| name | git-workflow |
| description | Professional standards for Git version control, branching, and commit messages. |
Git Workflow Standards
Follow these guidelines to maintain a clean, professional history.
1. Commit Messages (Conventional Commits)
Format: type(scope): subject
Types
feat: A new feature
fix: A bug fix
docs: Documentation only changes
style: Changes that do not affect the meaning of the code (white-space, formatting, etc)
refactor: A code change that neither fixes a bug nor adds a feature
perf: A code change that improves performance
test: Adding missing tests or correcting existing tests
chore: Changes to the build process or auxiliary tools and libraries such as documentation generation
Example
git commit -m "feat(auth): implement login screen validation"

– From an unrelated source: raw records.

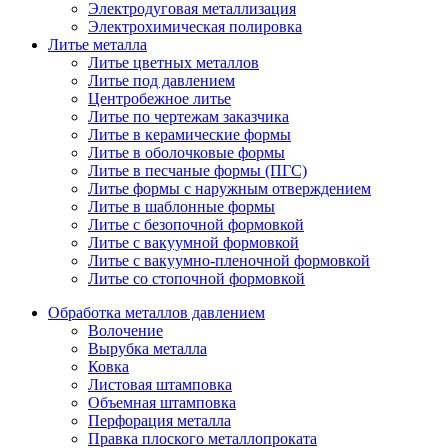
Электродуговая металлизация
Электрохимическая полировка
Литье металла
Литье цветных металлов
Литье под давлением
Центробежное литье
Литье по чертежам заказчика
Литье в керамические формы
Литье в оболочковые формы
Литье в песчаные формы (ПГС)
Литье формы с наружным отверждением
Литье в шаблонные формы
Литье с безопочной формовкой
Литье с вакуумной формовкой
Литье с вакуумно-пленочной формовкой
Литье со стопочной формовкой
Обработка металлов давлением
Волочение
Вырубка металла
Ковка
Листовая штамповка
Объемная штамповка
Перфорация металла
Правка плоского металлопроката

git commit -m "fix(db): resolve foreign key constraint error in products table"
2. Branching Strategy
main: Production-ready code.
develop (Optional): Integration branch.
- Feature Branches:
feature/short-description
- Bugfix Branches:
fix/short-description or bugfix/short-description
Workflow
- Pull latest changes:
git pull origin main
- Create branch:
git checkout -b feature/new-product-card
- Work & Commit often.
- Push:
git push origin feature/new-product-card
- PR: Create Pull Request with description of changes.
3. Pull Request Template
## Summary
[Brief description of changes]
## Type of Change
- [ ] New feature
- [ ] Bug fix
- [ ] Refactor
## How was this tested?
- [ ] Manual verification
- [ ] Unit tests passed
## Screenshots (if UI change)
[Insert Screenshots]
4. Critical Rules
- NEVER commit secrets (.env files).
- ALWAYS run
npm run lint or npx expo typecheck before committing.
- SQUASH or REBASE if history is messy before merging (collaborative projects).